Письменное задание: Кого отрывок о двух природах Христа называет отрицающими различие сошедшихся природ после соединения?

Фрагмент текста:

____

Значит, ко́ли всегда существует соединение, и всегда соединившиеся природы остаются неслитными, и всегда сохраняется различие между соединившимися природами, ради которого, согласно Отцам, и употребляется число, то ка̀к может не быть необходимо — если действительно всегда существует, и пребывает, и сохраняется и соединение, и соединившиеся природы, и их различие — благочестиво утверждать и существование двух природ для изъявления различия соединившихся природ, и, опять-таки, одну воплотившуюся природу Бога-Сло́ва исповедовать для указания на единство ипостаси? причём, ни одно из этих двух числительных не отменяет другого (как кажется неким людям, у которых рассуждение мудрости делается бессмыслицей), чтобы не явилось ни слияние, ни разделение. Ведь не произнося слова́, подобающим образом изъясняющего различие, мы оставляем возможность слияния; а с другой стороны́, не употребляя того, которое обозначает соединение, разве не понимаем, что допускаем разделение? Но оба числительных всегда говорятся и применяются благочестиво в отношении к одному и тому́ же Христу, хоть и не одинаково, потому что и то, что̀ они обозначают, не одинаково. Ведь не одно и то̀ же — различие и соединение, хоть и относятся, и применяются к одному и тому́ же; каждое из них высказывается отдельно от другого и не достаточно для изъяснения всей тайны, если не сопровождается другим и не выказывается подозреваемым: одно — в разделении, из-за Нестория, который отрицает единство ипостаси и не соглашается исповедать, что ради нас Беспредельный соблаговолил содержаться в плоти; другое же — в слиянии, из-за Аполлинария и Евтихия, отрицающих различие сошедшихся природ после соединения и стесняющихся исповедать, что Незримый стал доступен нашим чувствам, допустив в Себе природное свойство от нас взятой святой Своей плоти.

____

Выдержка из данных:
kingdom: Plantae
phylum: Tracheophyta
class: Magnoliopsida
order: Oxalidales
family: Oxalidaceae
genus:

____

Выполненное задание: Аполлинария и Евтихия.